» **GIVEN INSTRUCTION**:
Reproduce verbatim the portion of the thread on running actions in loops that runs from "Mostly the job" up to and including "jodatime etc ?".
[start EXCERPT TO READ]
Re: Running actions in loops

Mayur Rustagi Fri, 07 Mar 2014 11:30:20 -0800

Mostly the job you are executing is not serializable, this typically
happens when you have a library that is not serializable.. are you using
any library like jodatime etc ?


Mayur Rustagi
Ph: +1 (760) 203 3257
http://www.sigmoidanalytics.com
@mayur_rustagi <https://twitter.com/mayur_rustagi>



On Thu, Mar 6, 2014 at 9:50 PM, Ognen Duzlevski <og...@plainvanillagames.com
> wrote:

> It looks like the problem is in the filter task - is there anything
> special about filter()?
>
> I have removed the filter line from the loops just to see if things will
> work and they do.
>
> Anyone has any ideas?
>
> Thanks!
> Ognen
>
>
> On 3/6/14, 9:39 PM, Ognen Duzlevski wrote:
>
>> Hello,
>>
>> What is the general approach people take when trying to do analysis
>> across multiple large files where the data to be extracted from a
>> successive file depends on the data extracted from a previous file or set
>> of files?
>>
>> For example:
>> I have the following: a group of HDFS files each 20+GB in size. I need to
>> extract event1 on day 1 from first file and extract event2 from all
>> remaining files in a period of successive dates, then do a calculation on
>> the two events.
>> I then need to move on to day2, extract event1 (with certain properties),
>> take all following days, extract event2 and run a calculation against
>> previous day for all days in period. So on and so on.
>>
>> I have verified that the following (very naive approach doesn't work):
>>
>> def calcSimpleRetention(start:String,end:String,event1:
>> String,event2:String):Map[String,List[Double]] = {
>>     val epd = new PipelineDate(end)
[end EXCERPT TO READ]
[start DATA SECTION]
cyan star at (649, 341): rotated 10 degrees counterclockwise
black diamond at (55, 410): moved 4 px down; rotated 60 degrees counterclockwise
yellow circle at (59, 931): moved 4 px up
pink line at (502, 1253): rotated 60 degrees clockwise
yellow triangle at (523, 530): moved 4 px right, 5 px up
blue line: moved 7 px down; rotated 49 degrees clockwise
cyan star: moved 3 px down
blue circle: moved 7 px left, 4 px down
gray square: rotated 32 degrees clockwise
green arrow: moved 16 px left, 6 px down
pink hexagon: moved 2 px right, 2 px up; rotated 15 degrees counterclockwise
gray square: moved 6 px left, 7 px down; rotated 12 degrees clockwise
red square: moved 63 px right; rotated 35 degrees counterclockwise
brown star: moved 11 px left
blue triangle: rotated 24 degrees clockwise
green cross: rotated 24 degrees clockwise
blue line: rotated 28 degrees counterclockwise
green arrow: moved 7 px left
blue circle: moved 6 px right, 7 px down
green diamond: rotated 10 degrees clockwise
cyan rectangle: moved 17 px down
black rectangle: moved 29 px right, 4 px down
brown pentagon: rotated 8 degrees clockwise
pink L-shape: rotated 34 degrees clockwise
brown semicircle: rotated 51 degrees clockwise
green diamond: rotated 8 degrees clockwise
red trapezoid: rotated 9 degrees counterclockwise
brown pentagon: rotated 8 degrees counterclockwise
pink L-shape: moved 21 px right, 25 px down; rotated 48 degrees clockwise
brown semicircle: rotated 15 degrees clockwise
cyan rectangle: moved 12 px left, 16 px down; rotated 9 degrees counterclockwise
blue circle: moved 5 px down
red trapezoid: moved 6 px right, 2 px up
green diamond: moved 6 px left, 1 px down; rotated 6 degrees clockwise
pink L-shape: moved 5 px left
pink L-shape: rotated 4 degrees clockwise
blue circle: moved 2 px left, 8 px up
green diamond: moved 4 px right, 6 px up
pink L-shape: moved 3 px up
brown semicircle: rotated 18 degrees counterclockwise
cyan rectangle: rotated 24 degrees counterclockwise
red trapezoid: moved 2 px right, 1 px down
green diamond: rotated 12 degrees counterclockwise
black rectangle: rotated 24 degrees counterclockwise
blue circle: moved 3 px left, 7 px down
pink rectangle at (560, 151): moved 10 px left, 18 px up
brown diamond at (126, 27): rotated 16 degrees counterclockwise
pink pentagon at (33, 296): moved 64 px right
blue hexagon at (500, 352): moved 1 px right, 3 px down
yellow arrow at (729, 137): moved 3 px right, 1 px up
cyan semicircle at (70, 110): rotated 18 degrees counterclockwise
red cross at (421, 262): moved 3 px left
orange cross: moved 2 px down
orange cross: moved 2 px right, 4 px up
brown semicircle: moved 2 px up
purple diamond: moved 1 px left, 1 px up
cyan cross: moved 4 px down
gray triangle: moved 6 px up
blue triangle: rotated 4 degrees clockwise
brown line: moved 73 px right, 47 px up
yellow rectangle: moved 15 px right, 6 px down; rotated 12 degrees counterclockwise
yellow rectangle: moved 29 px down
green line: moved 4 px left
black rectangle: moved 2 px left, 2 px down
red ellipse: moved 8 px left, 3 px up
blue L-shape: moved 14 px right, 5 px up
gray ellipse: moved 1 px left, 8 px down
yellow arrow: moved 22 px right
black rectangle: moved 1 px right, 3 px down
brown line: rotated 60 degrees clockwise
[end DATA SECTION]
» **WRITTEN ANSWER**:
Mostly the job you are executing is not serializable, this typically
happens when you have a library that is not serializable.. are you using
any library like jodatime etc ?